The flexibility of social enterprise is something that makes it a lot more appealing than having to go the traditional non-profit route. However different types of social enterprise model out there, it can sometimes be hard to define which is and which isn’t a social enterprise.
You may have even heard in the news that Apple was moving towards being a social enterprise. Many were quick to dismiss this based on the way Apple has worked, does work, and the cash reserves it holds. Others had heard the term social enterprise for the first time, therefore thinking Apple was one such model. This is not the case.
At the other end of the scale, there are many myths. For example, that the organisation has to focus on employing people from a vulnerable group to be one. This isn’t the case either, in fact that is a type of social enterprise known as WISE (work integrated social enterprise).
Here are the the three most commonly talked about social enterprise models in addition to examples.
Embedded social enterprise
Where the product or service directly provides the solution but also fully linked to the social or environmental goal(s).
For example, providing latrine solutions in a sustainable and entrepreneurial way. While the organisational goal is to improve health and wellbeing whilst reducing attacks.
Integrated social enterprise
Where the product or service provides some crossover with the social or environmental goal(s). In some countries some are therefore forced to use two legal entities — one for good and the other for money.
For example, running a coffee shop for profit for the non-profit whilst offering work to their users or clients.
Separated social enterprise
Where the product or service has very little to no connection with the social or environmental goal. For example, they may even donate outside of the organisation.
For example, producing and selling wooden boxes whilst funding computer lessons for primary school students.
Looking at the models, you could potentially see how people thought Apple could dare think about becoming a social enterprise. Moreover how private corporations are, more and more often, donating to certain causes or sponsoring specific events.
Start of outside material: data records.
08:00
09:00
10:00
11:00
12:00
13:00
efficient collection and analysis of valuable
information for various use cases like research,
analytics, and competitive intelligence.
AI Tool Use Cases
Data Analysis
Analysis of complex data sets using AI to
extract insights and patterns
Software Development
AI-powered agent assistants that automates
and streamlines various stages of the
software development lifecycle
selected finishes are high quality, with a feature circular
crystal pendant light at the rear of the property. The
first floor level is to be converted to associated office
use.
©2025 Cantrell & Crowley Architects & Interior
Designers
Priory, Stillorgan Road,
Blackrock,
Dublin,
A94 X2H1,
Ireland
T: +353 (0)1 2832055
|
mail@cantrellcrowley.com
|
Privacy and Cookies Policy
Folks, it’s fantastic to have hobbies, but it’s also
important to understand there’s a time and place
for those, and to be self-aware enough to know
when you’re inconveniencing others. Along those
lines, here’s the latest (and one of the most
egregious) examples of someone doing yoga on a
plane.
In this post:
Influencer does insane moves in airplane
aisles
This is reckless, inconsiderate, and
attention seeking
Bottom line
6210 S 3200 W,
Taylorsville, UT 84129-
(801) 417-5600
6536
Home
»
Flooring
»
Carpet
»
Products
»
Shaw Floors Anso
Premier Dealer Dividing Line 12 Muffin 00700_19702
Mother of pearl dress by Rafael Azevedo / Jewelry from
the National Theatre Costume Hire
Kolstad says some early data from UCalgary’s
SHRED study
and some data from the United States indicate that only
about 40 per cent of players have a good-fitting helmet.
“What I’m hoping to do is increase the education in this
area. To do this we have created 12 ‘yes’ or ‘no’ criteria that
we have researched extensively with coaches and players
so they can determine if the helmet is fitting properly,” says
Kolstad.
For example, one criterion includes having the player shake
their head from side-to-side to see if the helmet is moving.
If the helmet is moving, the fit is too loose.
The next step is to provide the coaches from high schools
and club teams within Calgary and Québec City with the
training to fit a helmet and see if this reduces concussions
Taking a step back from that, and looking back at the integrated model. Firstly, this is sometimes where social enterprises have found themselves struggling to make ends meet. Perhaps their product or service didn’t have the demand they had hoped. In summary, what is a great cause just isn’t a sustainable business. These social enterprises pivot in three ways. Give up and collapse, innovate and move on, or find something that sells, but not always linked to the cause. It’s this last one that can commonly lead to an integrated model and dilutes the nature of the social enterprise.
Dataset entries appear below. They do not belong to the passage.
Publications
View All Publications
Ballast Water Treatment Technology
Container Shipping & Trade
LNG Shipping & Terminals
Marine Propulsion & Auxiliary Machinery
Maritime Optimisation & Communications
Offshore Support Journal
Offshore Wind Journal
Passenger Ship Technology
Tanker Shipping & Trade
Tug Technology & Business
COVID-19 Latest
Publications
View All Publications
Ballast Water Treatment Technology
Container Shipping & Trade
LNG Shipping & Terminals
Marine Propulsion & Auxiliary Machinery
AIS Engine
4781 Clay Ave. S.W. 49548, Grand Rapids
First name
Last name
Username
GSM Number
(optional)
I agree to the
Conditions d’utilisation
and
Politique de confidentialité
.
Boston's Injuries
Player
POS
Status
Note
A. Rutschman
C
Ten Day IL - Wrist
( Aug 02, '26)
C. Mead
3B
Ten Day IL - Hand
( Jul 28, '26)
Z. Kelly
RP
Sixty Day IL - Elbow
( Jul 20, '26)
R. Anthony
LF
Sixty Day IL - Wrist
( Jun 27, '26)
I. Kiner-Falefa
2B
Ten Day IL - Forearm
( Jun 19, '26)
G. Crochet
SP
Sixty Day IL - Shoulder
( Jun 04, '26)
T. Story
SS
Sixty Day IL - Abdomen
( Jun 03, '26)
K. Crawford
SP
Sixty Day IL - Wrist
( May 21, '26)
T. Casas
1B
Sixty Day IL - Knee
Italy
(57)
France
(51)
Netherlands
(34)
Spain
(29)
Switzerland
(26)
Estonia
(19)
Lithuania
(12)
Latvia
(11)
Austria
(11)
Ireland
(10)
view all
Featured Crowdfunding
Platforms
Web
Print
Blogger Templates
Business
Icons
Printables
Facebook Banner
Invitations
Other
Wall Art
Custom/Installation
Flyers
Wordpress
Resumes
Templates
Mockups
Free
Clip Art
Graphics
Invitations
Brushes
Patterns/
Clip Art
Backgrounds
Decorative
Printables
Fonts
Then we have the embedded model. The substance of everything you do is linked to your cause, and it’s sustainable and impact pours out of each department. Furthermore, your suppliers are all social enterprises. Not only this, your paper recycled in-house and you have a staff volunteering program with the local community. Social enterprise flows in the veins of everyone involved, directors, workers and buyers. Decisions are made with everyone’s best interest in mind.
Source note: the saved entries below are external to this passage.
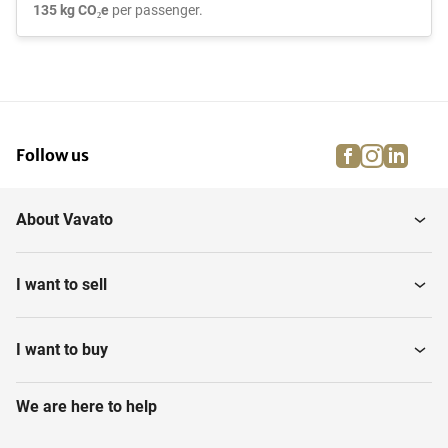
135 kg CO₂e
per passenger.
facebook
instagra
linke
pi
Follow us
About Vavato
I want to sell
I want to buy
We are here to help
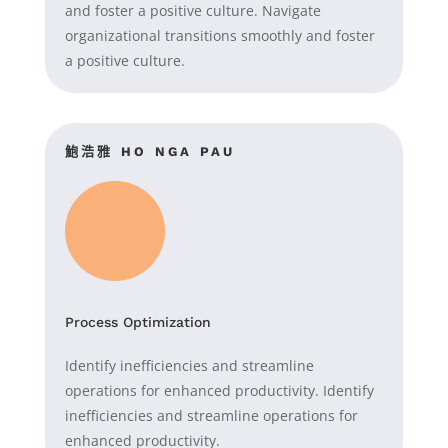
and foster a positive culture. Navigate
organizational transitions smoothly and foster
a positive culture.
鮑浩雅
HO NGA
PAU
Process Optimization
Identify inefficiencies and streamline
operations for enhanced productivity. Identify
inefficiencies and streamline operations for
enhanced productivity.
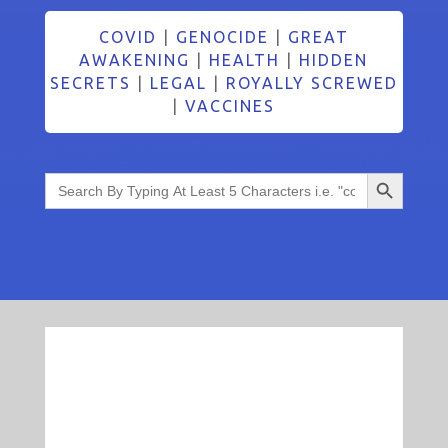
COVID
|
GENOCIDE
|
GREAT
AWAKENING
|
HEALTH
|
HIDDEN
SECRETS
|
LEGAL
|
ROYALLY SCREWED
|
VACCINES
Search Button
Search
for:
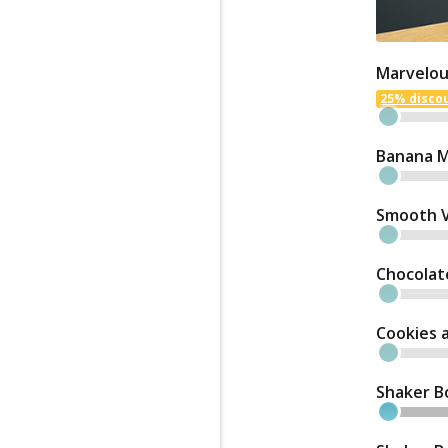
Marvelou
25% discou
Banana M
Smooth Va
Chocolat
Cookies 
Shaker B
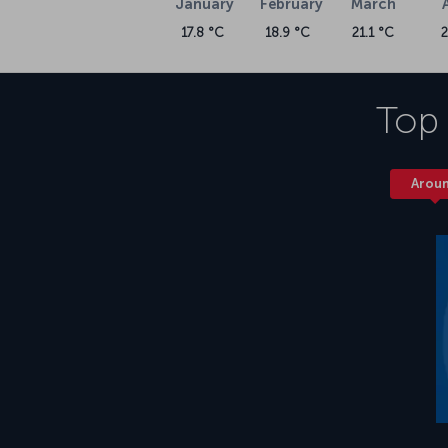
January
February
March
17.8 °C
18.9 °C
21.1 °C
Top 
Arou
It’s not hard to see why we should be striving for such a model. It’s not easy to get there, and definitely takes more effort and skill in navigating the business world we live in. Your original idea will have to be tweaked and improved, and if things aren’t going well then you will be faced with the three options mentioned earlier.
But just like any successful business, when you have that idea, and convince everyone it is the right product or service for them, this time with the added value of being an embedded social enterprise, you are sure to dominate the market for years to come.